Arbeit und Migration: Gekommen, um zu bleiben
Ali Gedik war 15, als sein Onkel ihn nach Vorarlberg mitnahm, eine kleine Provinz in einem kleinen Land, das er aus bruchstückhaften Schilderungen aus der Ferne kannte und immer mit Australien verwechselte, das genauso unbekanntes Terrain für ihn war. Es war ein banger Aufbruch ins Ungewisse. Immerhin, es war sein Lieblingsonkel. Die besondere Beziehung zu ihm war ihm in die Wiege gelegt, denn seine Eltern hatten ihn nach ihm benannt. So kam es, dass der ältere Ali Gedik den jüngeren Ali Gedik nach Avusturya - Österreich - mitnahm. Auf die Reise seines Lebens.
Der Onkel arbeitet schon eine Weile in Vorarlberg. 1976 nimmt er seinen damals 15-jährigen Neffen, Ali Gedik, nach Avusturya - Österreich - mit. Auf die Reise seines Lebens.
Man schrieb 1976. Beginnend in den 1950er-Jahren waren Arbeitsmigranten in die boomenden europäischen Industriestaaten aufgebrochen. Innerhalb von drei Dekaden hatte sich der Anteil der ausländischen Erwerbstätigen verdreifacht. Die Wirtschaftswunderländer Deutschland und Österreich konnten kaum genug an Arbeitskräften kriegen. Der damaligen türkischen Politik kam das insofern entgegen, als sie sich von den vorübergehend im Ausland beschäftigten Staatsbürgern einen Rückfluss an Devisen und Know-how versprach.
Auf Abruf, für immer
1964 trat das Gastarbeiterabkommen mit der Türkei in Kraft, 1966 jenes mit Ex-Jugoslawien. Die daran mitwirkenden Sozialpartner nahmen sich am Rotationsmodell der Schweiz ein Vorbild. Die Gewerkschaft rang darum, dass für Ausländer die gleichen Lohn-und Arbeitsbedingungen gelten, diese aber höchstens ein Jahr bleiben und in wirtschaftlich schlechten Zeiten vor Inländern gekündigt werden müssten. Bald suchten -und fanden -sowohl die Betriebe als auch die Arbeitskräfte jedoch allerlei Mittel und Wege, diese Beschränkungen zu umgehen.
Die Wirtschaftswunderländer Deutschland und Österreich konnten kaum genug an Arbeitskräften kriegen.
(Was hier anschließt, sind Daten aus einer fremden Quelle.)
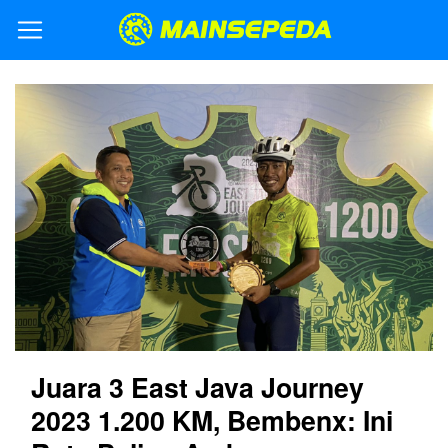
Juara 3 East Java Journey
2023 1.200 KM, Bembenx: Ini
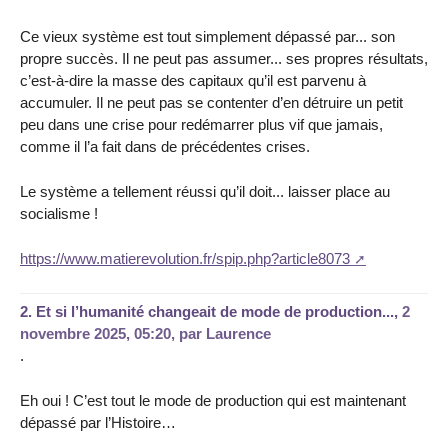
Ce vieux système est tout simplement dépassé par... son
propre succès. Il ne peut pas assumer... ses propres résultats,
c’est-à-dire la masse des capitaux qu’il est parvenu à
accumuler. Il ne peut pas se contenter d’en détruire un petit
peu dans une crise pour redémarrer plus vif que jamais,
comme il l’a fait dans de précédentes crises.
Le système a tellement réussi qu’il doit... laisser place au
socialisme !
https://www.matierevolution.fr/spip.php?article8073
2.
Et si l’humanité changeait de mode de production...,
2
novembre 2025, 05:20
,
par
Laurence
.
Eh oui ! C’est tout le mode de production qui est maintenant
dépassé par l’Histoire…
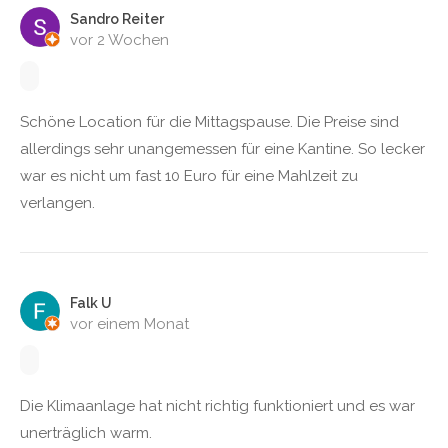
Sandro Reiter
vor 2 Wochen
Schöne Location für die Mittagspause. Die Preise sind
allerdings sehr unangemessen für eine Kantine. So lecker
war es nicht um fast 10 Euro für eine Mahlzeit zu
verlangen.
Falk U
vor einem Monat
Die Klimaanlage hat nicht richtig funktioniert und es war
unerträglich warm.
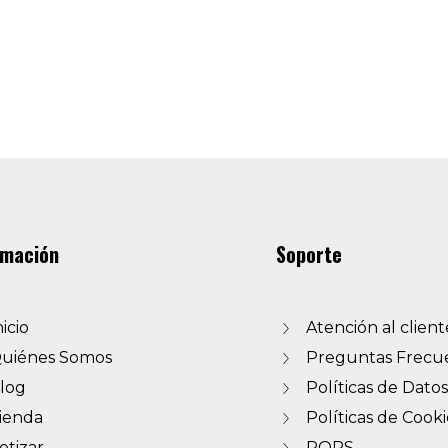
rmación
Soporte
nicio
Atención al client
uiénes Somos
Preguntas Frecu
log
Políticas de Datos
ienda
Políticas de Cooki
otizar
PQRS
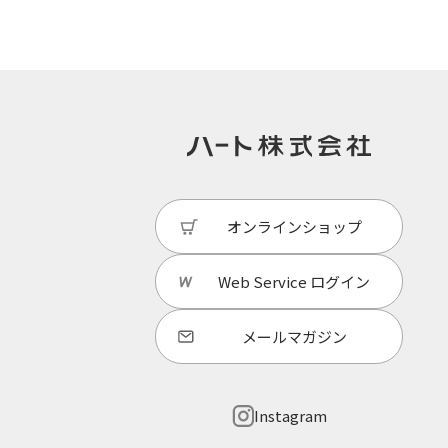
オンラインショップ
Web Service
ログイン
メールマガジン
Instagram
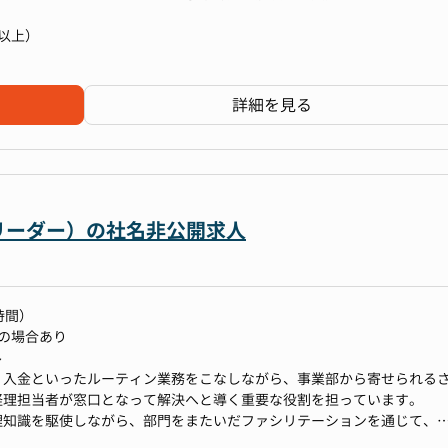
るためには、業務の仕組みや枠組みの整備も欠かせません。日々の事業
以上）
基盤を築いていくことも重要なミッションです。
上場企業水準の経理体制を一緒に築いていくことを期待しています。
ードし、組織を牽引していただける将来のリーダー候補を求めています
営業・クレーム対応など内容は問いません）
詳細を見る
しています。
る方
認）
ること、目指していることに共感いただける方
/company/）
問題解決
る仕事がしたい
ォロー
より多くの人々に影響を与え、貢献の幅・量共に大きい事業に関わりた
 リーダー）の社名非公開求人
化
して真摯に向き合い、誠実さを持って仕事がしたい など
OPSの検討、運用
時間）
0の場合あり
ながら、役割を柔軟に調整させていただきます。
ル
・入金といったルーティン業務をこなしながら、事業部から寄せられる
経理担当者が窓口となって解決へと導く重要な役割を担っています。
ションはまだ発展途上の段階です。
理知識を駆使しながら、部門をまたいだファシリテーションを通じて、
いて、ヒューマンエラーや手戻りが発生するケースもあり、
境において、主体的かつ創造的な業務経験を積むことができます。
ます。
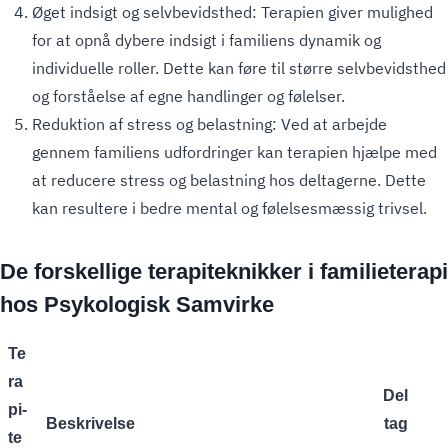
Øget indsigt og selvbevidsthed: Terapien giver mulighed
for at opnå dybere indsigt i familiens dynamik og
individuelle roller. Dette kan føre til større selvbevidsthed
og forståelse af egne handlinger og følelser.
Reduktion af stress og belastning: Ved at arbejde
gennem familiens udfordringer kan terapien hjælpe med
at reducere stress og belastning hos deltagerne. Dette
kan resultere i bedre mental og følelsesmæssig trivsel.
De forskellige terapiteknikker i familieterapi
hos Psykologisk Samvirke
Te
ra
Del
pi-
Beskrivelse
tag
te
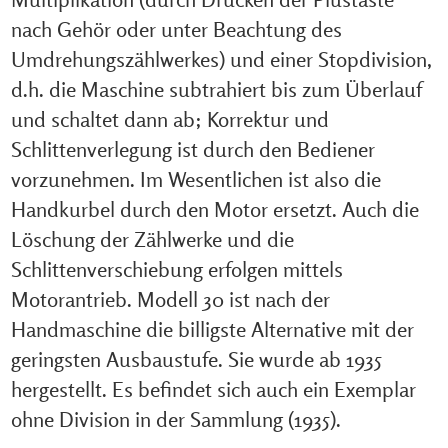
nach Gehör oder unter Beachtung des
Umdrehungszählwerkes) und einer Stopdivision,
d.h. die Maschine subtrahiert bis zum Überlauf
und schaltet dann ab; Korrektur und
Schlittenverlegung ist durch den Bediener
vorzunehmen. Im Wesentlichen ist also die
Handkurbel durch den Motor ersetzt. Auch die
Löschung der Zählwerke und die
Schlittenverschiebung erfolgen mittels
Motorantrieb. Modell 30 ist nach der
Handmaschine die billigste Alternative mit der
geringsten Ausbaustufe. Sie wurde ab 1935
hergestellt. Es befindet sich auch ein Exemplar
ohne Division in der Sammlung (1935).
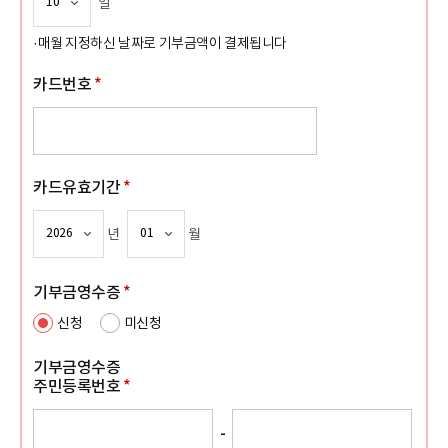
일
·매월 지정하신 날짜로 기부금액이 결제됩니다
카드번호
*
카드유효기간
*
년
월
기부금영수증
*
신청
미신청
기부금영수증
주민등록번호
*
-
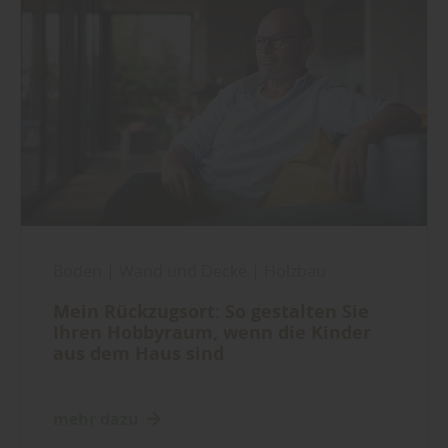
Boden
|
Wand und Decke
|
Holzbau
Mein Rückzugsort: So gestalten Sie
Ihren Hobbyraum, wenn die Kinder
aus dem Haus sind
mehr dazu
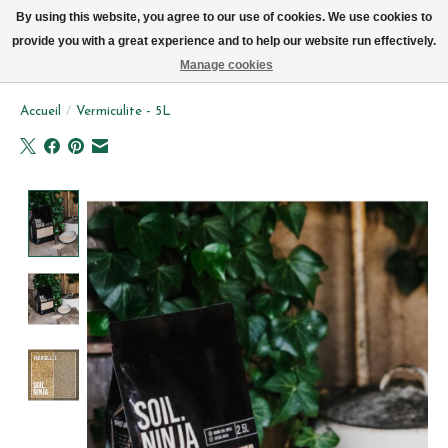
Livraison par vélo sur Bruxelles tous les jours (pas le dimanche ou lundi)
By using this website, you agree to our use of cookies. We use cookies to
provide you with a great experience and to help our website run effectively.
Liste de souhait
Panier
Manage cookies
Accueil
/
Vermiculite - 5L
Product image slideshow Items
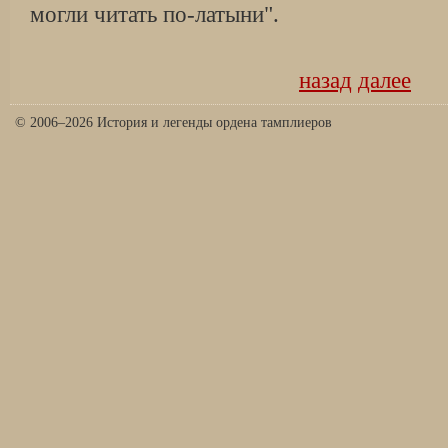
могли читать по-латыни".
назад
далее
© 2006–2026 История и легенды ордена тамплиеров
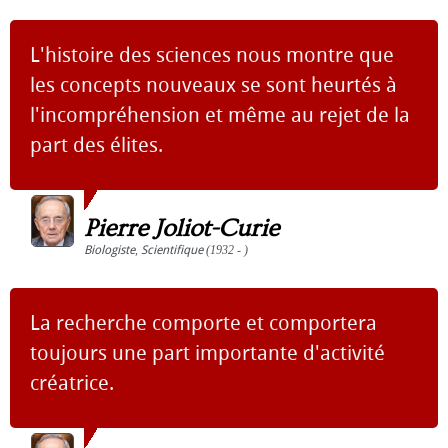
L'histoire des sciences nous montre que
les concepts nouveaux se sont heurtés à
l'incompréhension et même au rejet de la
part des élites.
Pierre Joliot-Curie
Biologiste
,
Scientifique
(1932 - )
La recherche comporte et comportera
toujours une part importante d'activité
créatrice.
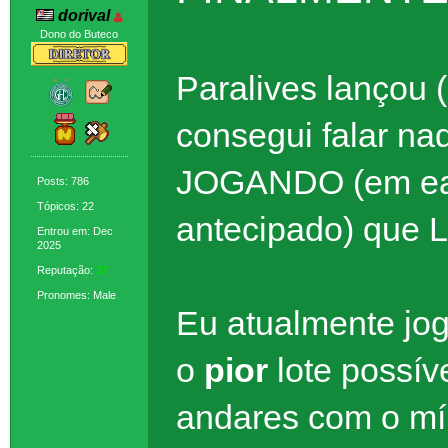
dorival
Dono do Buteco
Paralives lançou 
consegui falar na
JOGANDO (em ear
Posts: 786
Tópicos: 22
antecipado) que 
Entrou em: Dec
2025
Reputação:
37
Pronomes: Male
Eu atualmente jog
o
pior
lote possív
andares com o mí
Der Rest ist Geschichte, und die kann in ihrer kürzesten Version so zusammengefasst werden: "Gastarbeiter wurden geholt, Menschen sind gekommen." Das Gros der Gastarbeiter blieb, sie holten ihre Familien nach und setzten in dem Land, wo sie auch nach Jahrzehnten noch als Ausländer betrachtet wurden, Kinder in die Welt. An der Illusion der Arbeitskräfte auf Abruf, um deren sprachliche, soziale und kulturelle Integration man sich nicht zu kümmern brauche, hielt man trotzdem noch lange fest. Erst in den 1990er-Jahren begann Österreich -sehr allmählich -, sich davon zu verabschieden.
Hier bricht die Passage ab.